Catenoid limits of singly periodic minimal surfaces with Scherk-type ends

TL;DR

This paper constructs and analyzes families of singly periodic minimal surfaces with Scherk-type ends, revealing their limits and the conditions for neck formation through solutions of algebraic equations.

Contribution

It introduces a method to generate minimal surfaces with prescribed topology and ends, connecting geometric limits to algebraic solutions of Stieltjes polynomials.

Findings

Families of minimal surfaces with prescribed genus and ends are constructed.

The surfaces converge to a multi-sheeted plane with nodes in the limit.

Balance equations for neck formation are solved using roots of Stieltjes polynomials.

Abstract

We construct families of embedded, singly periodic minimal surfaces of any genus $g$ in the quotient with any even number $2n>2$ of almost parallel Scherk ends.
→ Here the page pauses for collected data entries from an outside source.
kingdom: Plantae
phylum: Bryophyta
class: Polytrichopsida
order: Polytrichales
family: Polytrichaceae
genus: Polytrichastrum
A surface in such a family looks like $n$ parallel planes connected by $n-1+g$ small catenoid necks. In the limit, the family converges to an $n$-sheeted vertical plane with $n-1+g$ singular points termed nodes in the quotient. For the nodes to open up into catenoid necks, their locations must satisfy a set of balance equations whose solutions are given by the roots of Stieltjes polynomials.